Last night I was flipping through the message box of my phone for no real reason. There are some old messages, some spam which I’ve been too lazy to delete and a few messages I like to go back n read and then read again. So while flipping I saw this one message from October last year which read: Vaibhav, please don’t send them back or throw them. They are Just Flowers.

So, just as I read that message again, the whole series of events were right there in front of me. Unfolding? Umm No I don’t think they were folded in the first place. The fact that I am writing about it suggests that i was not at peace with the events deep inside of me and I really regret my actions over that one issue.

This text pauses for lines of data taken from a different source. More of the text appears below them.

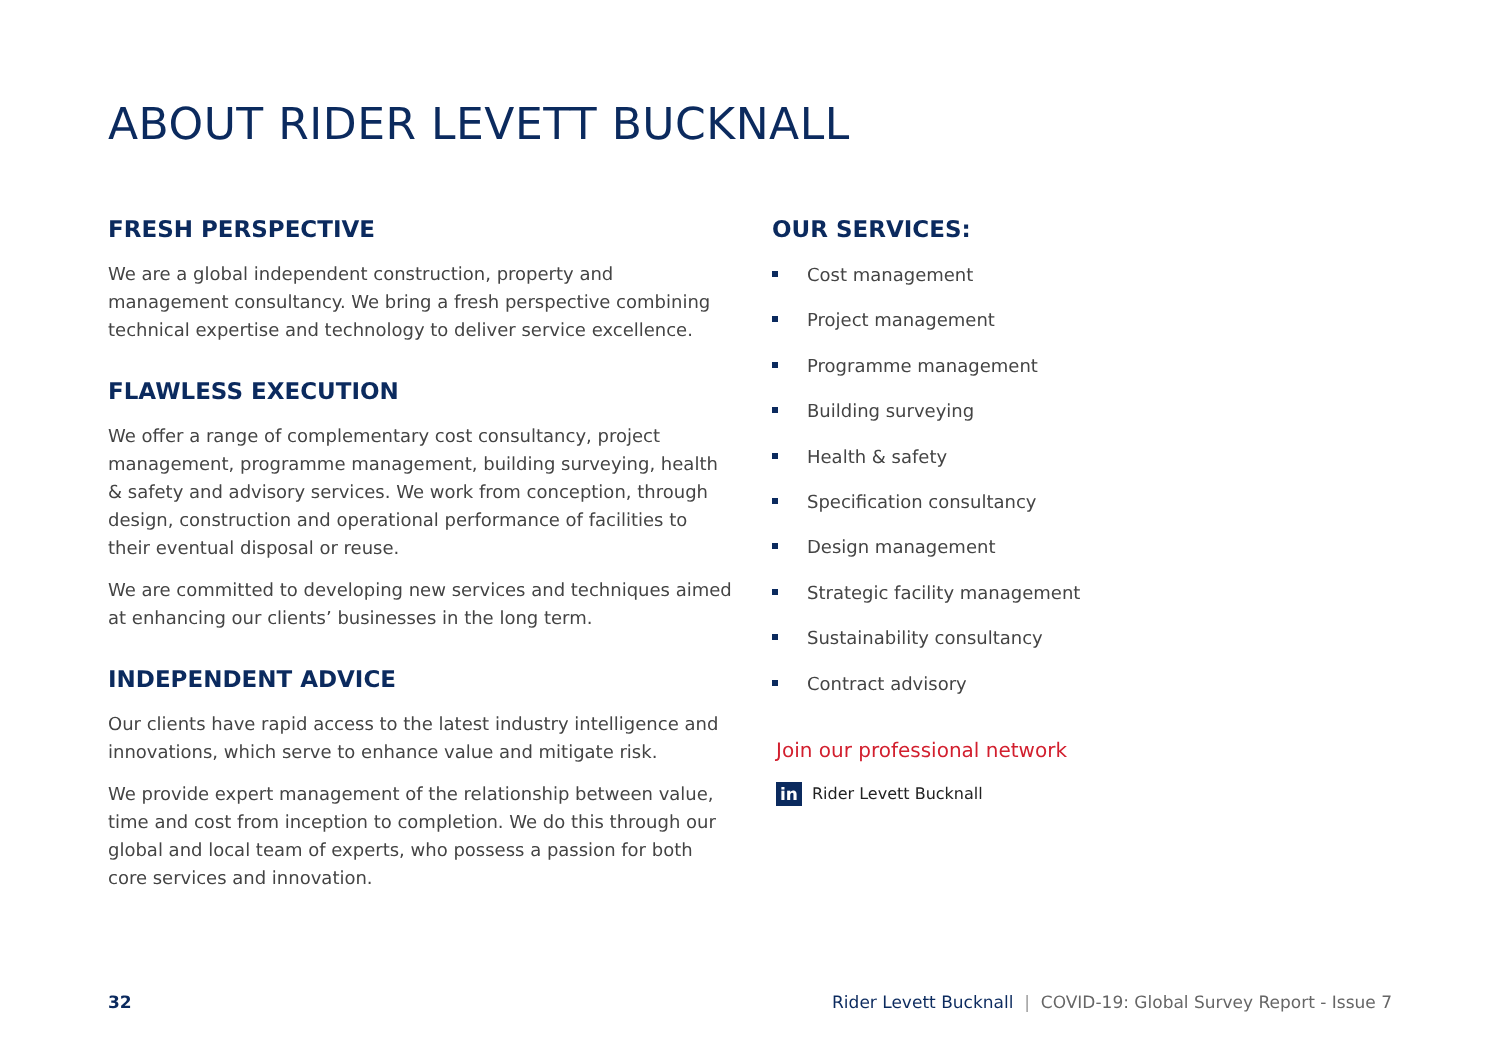ABOUT RIDER LEVETT BUCKNALL
FRESH PERSPECTIVE
We are a global independent construction, property and management consultancy. We bring a fresh perspective combining technical expertise and technology to deliver service excellence.
FLAWLESS EXECUTION
We offer a range of complementary cost consultancy, project management, programme management, building surveying, health & safety and advisory services. We work from conception, through design, construction and operational performance of facilities to their eventual disposal or reuse.
We are committed to developing new services and techniques aimed at enhancing our clients’ businesses in the long term.
INDEPENDENT ADVICE
Our clients have rapid access to the latest industry intelligence and innovations, which serve to enhance value and mitigate risk.
We provide expert management of the relationship between value, time and cost from inception to completion. We do this through our global and local team of experts, who possess a passion for both core services and innovation.
OUR SERVICES:
Cost management
Project management
Programme management
Building surveying
Health & safety
Specification consultancy
Design management
Strategic facility management
Sustainability consultancy
Contract advisory
Join our professional network
in Rider Levett Bucknall
32 Rider Levett Bucknall | COVID-19: Global Survey Report - Issue 7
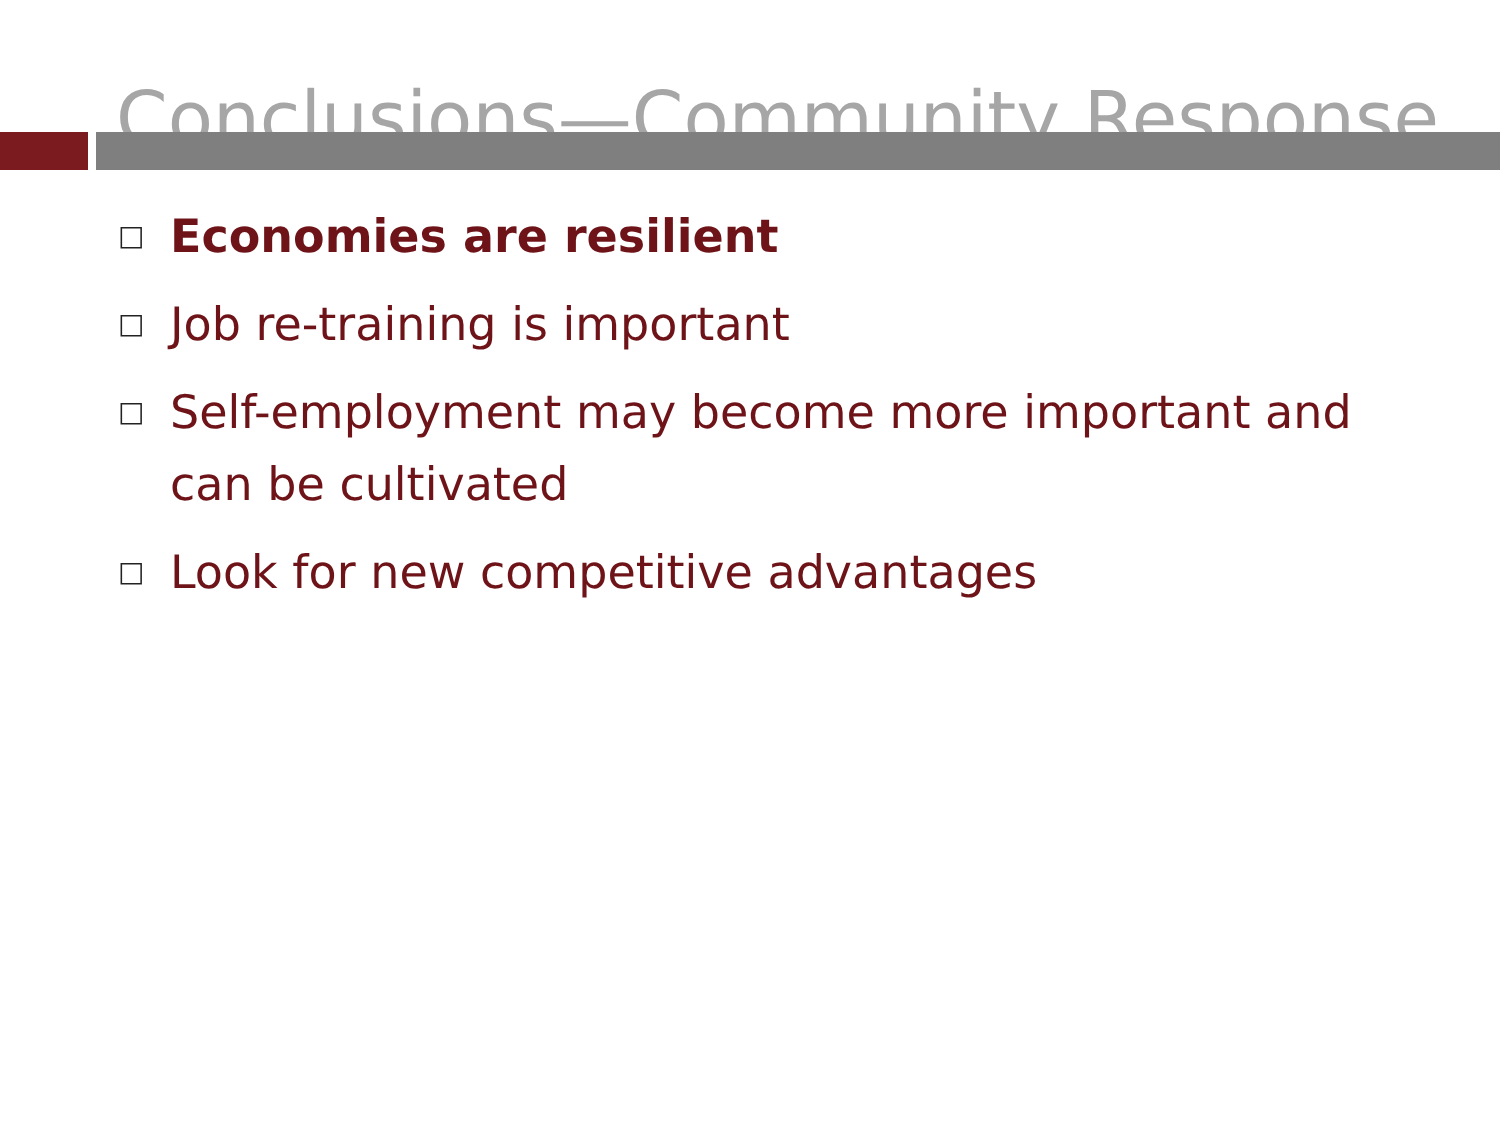Conclusions—Community Response
□ Economies are resilient
□ Job re-training is important
□ Self-employment may become more important and can be cultivated
□ Look for new competitive advantages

So there was this friend of mine (named as Extraordinary GirlEG). EG was going through some mental highs and lows and for some reason she trusted me with all her issues. Her way of thinking and expressing her thoughts in a lot of ways is/was very similar to me and so I could relate to whatever we spoke. So one day after having yet another routine conversation she sent me a bunch as a surprise. I know her motive was to just bring a smile with her gesture but instead it all went so awfully wrong. I freaked out late in the night because of some shit I had to go through because of some stupid people around. But I don’t think its right for me to blame the outside factors and nothing can justify my freaking out because it brought a lot of silent hurt which EG would never admit but I know. The worst thing I could do to EG was to bring her that sensation which in many ways was moving all over her personality at that point in time. That was the biggest sin possible and I did just that.

When the last bunch arrived and things were more serene, I read the attached message. It said something which I think is the best words anyone has said to me EVER. I don’t know if I am worthy of all that or not but I still have that message with me.

So the point I am making is that firstly I regret freaking out (which I did on impulse and as you can see it didn’t turn out right for me). Freaking out is one thing but I regret that my action acted as a catalyst to bring EG back into that mental zone momentarily which perhaps is a bigger regret. I don’t like abrupt ending to my post but this one deserves just that.